Is Texas Gov. Rick Perry ready to prove he has the policy chops to be the GOP nominee?

Perry’s uneven debate performances — struggling to explain his position on immigration, bungling a planned attack line against former Massachusetts governor Mitt Romney, giving almost incoherent answer on a question about Pakistan — have caused Republican strategists and his GOP rivals to poke fun at Perry’s knowledge and intelligence. And Perry hasoffered positions that are well outside the Republican mainstream, such as suggesting retirement programs run by states should replace Social Security, that didn’t seem fully examined.

Rick Perry at a press conference with American and Israeli Jewish leaders at the W Hotel Union Square. (Michael Nagle /GETTY IMAGES )

This week, Perry could put those concerns aside. Not only is he participating in a Washington Post/Bloomberg debate in New Hampshire on Tuesday, but he’s also giving an economic policy speech Friday in Pittsburgh. In both instances, Perry will have to present his broader thoughts on the economy instead of just talking about Texas.

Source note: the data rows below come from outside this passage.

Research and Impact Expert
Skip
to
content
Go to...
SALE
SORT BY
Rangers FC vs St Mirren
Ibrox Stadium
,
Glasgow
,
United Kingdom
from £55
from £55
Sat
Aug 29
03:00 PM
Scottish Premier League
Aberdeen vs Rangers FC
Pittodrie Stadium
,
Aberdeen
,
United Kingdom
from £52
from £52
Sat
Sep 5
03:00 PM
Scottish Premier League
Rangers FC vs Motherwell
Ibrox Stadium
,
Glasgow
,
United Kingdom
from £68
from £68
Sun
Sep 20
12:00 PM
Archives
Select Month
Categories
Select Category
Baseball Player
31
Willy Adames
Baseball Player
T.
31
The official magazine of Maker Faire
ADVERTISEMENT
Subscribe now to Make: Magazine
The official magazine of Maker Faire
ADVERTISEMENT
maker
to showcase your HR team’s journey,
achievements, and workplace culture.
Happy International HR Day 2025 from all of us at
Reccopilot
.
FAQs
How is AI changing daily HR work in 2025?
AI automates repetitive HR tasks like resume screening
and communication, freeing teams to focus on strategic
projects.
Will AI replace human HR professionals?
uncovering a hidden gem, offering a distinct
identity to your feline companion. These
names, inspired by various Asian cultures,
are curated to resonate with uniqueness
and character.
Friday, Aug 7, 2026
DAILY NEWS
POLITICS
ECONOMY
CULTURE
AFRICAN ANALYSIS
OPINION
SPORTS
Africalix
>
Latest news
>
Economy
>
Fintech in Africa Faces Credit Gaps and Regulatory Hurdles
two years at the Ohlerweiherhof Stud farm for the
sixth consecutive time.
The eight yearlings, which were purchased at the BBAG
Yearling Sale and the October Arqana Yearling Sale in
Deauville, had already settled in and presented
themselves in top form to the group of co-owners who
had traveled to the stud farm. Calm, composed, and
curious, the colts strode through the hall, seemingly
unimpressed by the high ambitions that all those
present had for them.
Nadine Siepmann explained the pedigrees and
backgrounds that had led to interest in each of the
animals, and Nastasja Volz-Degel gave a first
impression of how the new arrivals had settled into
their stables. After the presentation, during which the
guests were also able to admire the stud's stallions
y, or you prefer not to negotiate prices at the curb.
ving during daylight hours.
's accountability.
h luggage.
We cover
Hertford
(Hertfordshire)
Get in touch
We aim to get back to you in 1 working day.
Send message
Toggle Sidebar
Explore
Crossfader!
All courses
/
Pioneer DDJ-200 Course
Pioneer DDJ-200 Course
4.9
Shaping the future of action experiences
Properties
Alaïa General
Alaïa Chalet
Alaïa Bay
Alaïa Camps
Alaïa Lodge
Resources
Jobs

On a recent swing through Iowa, some of Perry’s comments suggested he is getting sharper at explaining his own positions and sticking to party orthodoxy. Asked about Social Security, Perry again mentioned his state-based idea, but also talked about raising the retirement age and reducing benefits for wealthy retirees, positions many Republicans, including Romney, have supported. (Perry did not detail what specifics these changes would entail)

Perry argued his controversial immigration stands, such as supporting in-state tuition for illegal immigrants, were designed to help the Texas economy.

“Are we to stagger up the age at which people will become eligible? We’re all living substantially longer than when Social Security was put into place. To me, that makes sense to move that age up,” Perry told a crowd in Sioux City. “Are we going to means-test it in some form or fashion? I don’t have a problem with that concept either.”

At the same time, when a voter asked him what books he had read to help inform his political views (similar to what Katie Couric famously asked Sarah Palin in 2008), he said “the book by Frederick Hayek” and then went on a long diatribe about the failings of Keynesian economics.

From the context, it appeared he was referring to a book by Hayek called “The Road to Serfdom,” that many conservatives cite as sort of guide to their opposition to economic stimulus-style programs such as what President Obama adopted in 2009.

Perry did not name any other titles.